We stopped first in Pienza, which is a UNESCO World Heritage Site, but before I tell you about the town, I just have to say that the drive over to it was beautiful. The drive takes you through the Val d’Orcia, which is a geographic region that is actually a UNESCO World Heritage Site in and of itself. If you picture in your mind the postcard view of Tuscany, that is the Val d’Orcia. Gently rolling hills dotted with the occasional clump of cypress trees are what defines this area.

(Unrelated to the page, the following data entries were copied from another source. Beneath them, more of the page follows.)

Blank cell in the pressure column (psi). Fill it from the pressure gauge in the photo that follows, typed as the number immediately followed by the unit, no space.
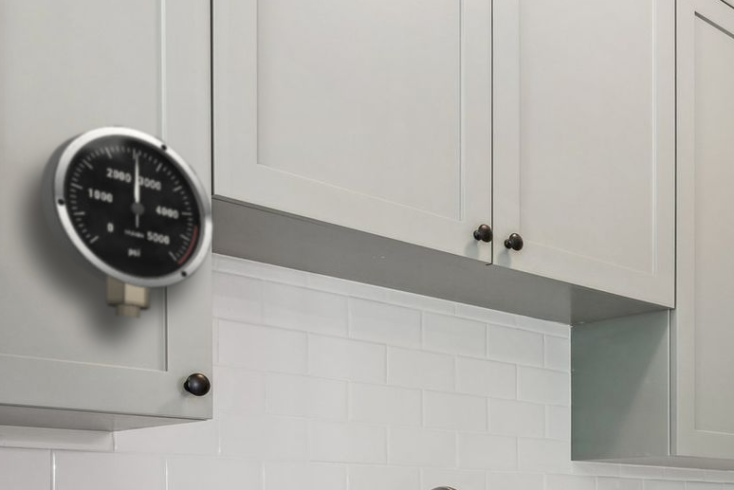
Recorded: 2500psi
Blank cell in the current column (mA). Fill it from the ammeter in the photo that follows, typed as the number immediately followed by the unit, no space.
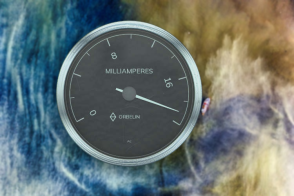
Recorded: 19mA
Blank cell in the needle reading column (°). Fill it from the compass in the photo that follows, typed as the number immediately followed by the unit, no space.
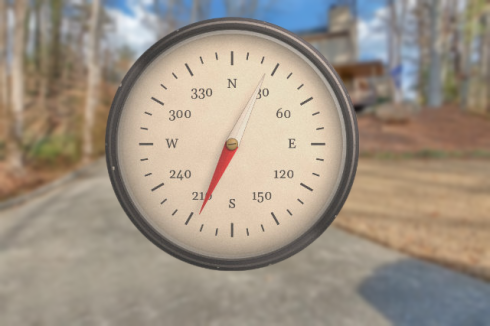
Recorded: 205°
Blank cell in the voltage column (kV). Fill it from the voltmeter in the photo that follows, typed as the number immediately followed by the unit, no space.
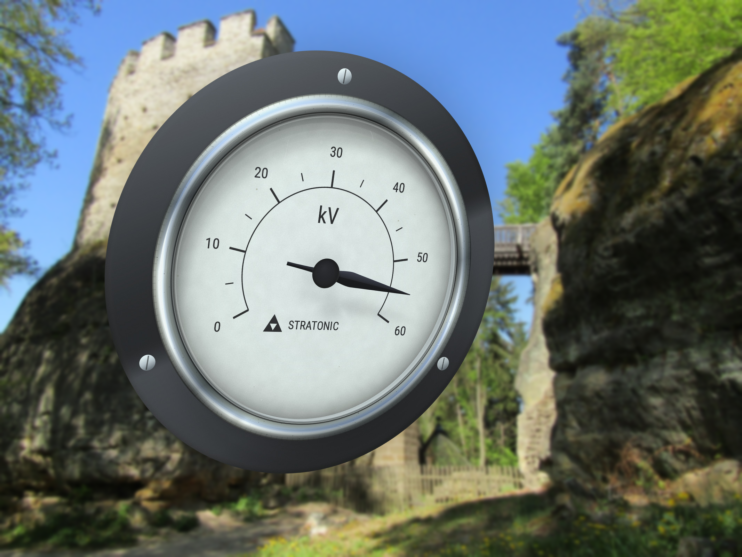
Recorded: 55kV
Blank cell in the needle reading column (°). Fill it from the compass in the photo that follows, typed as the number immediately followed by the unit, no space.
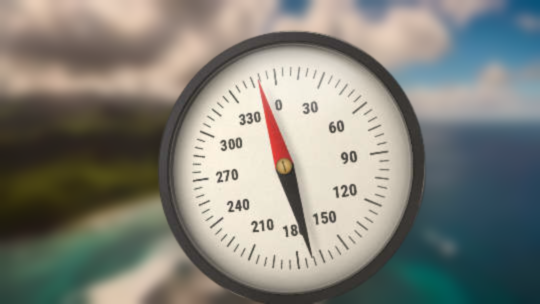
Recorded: 350°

As for Pienza, this was a really beautiful little town with an interesting history (aren’t they all?). Formerly known as the village of Corsignano, the town got a makeover when a former resident by the name of Aeneas Silvius Piccolomini became Pope Pius II. The pope had the entire village rebuilt (somewhere around 1459) as an ideal Renaissance town, with the intention of using it as a retreat from Rome, and the Vatican. When we were there it was a gorgeous little village to walk through (no cars allowed), with sweeping views of the Val d’Orcia from the walls of the town.
We had an enjoyable lunch at an outdoor trattoria called Latte di Luna, and then headed to the car park. Our next stop was Montepulciano, eight miles to the east.
Montepulciano is a much bigger town than Pienza, and like the other hilltop towns of Tuscany, you can see it long before you arrive. The town sits high upon a limestone ridge almost 2,000 feet above sea level.
No cars are allowed here either, so we parked the car on the edge of the town and set out. The weather turned slightly uncooperative at this point, and we were treated to another afternoon rain. We found a coffee shop where we could wait it out, and went in and had a seat at the bar. It was kind of interesting, this was the only place so far on our trip where I felt really remote and far from any English-speaking people, and I wished that I’d taken a bit more time to study Italian.
We wanted to make sure that we got back to Siena before dark, given the driving experience (debacle) that we’d had a couple of days before, so we said goodbye to Montepulciano and steered the car back to Siena. We made it home with no trouble this time, and with perfect timing. As we settled in to comfortable chairs on the garden patio of our hotel, which overlooked the valley, we were treated to a spectacular sunset.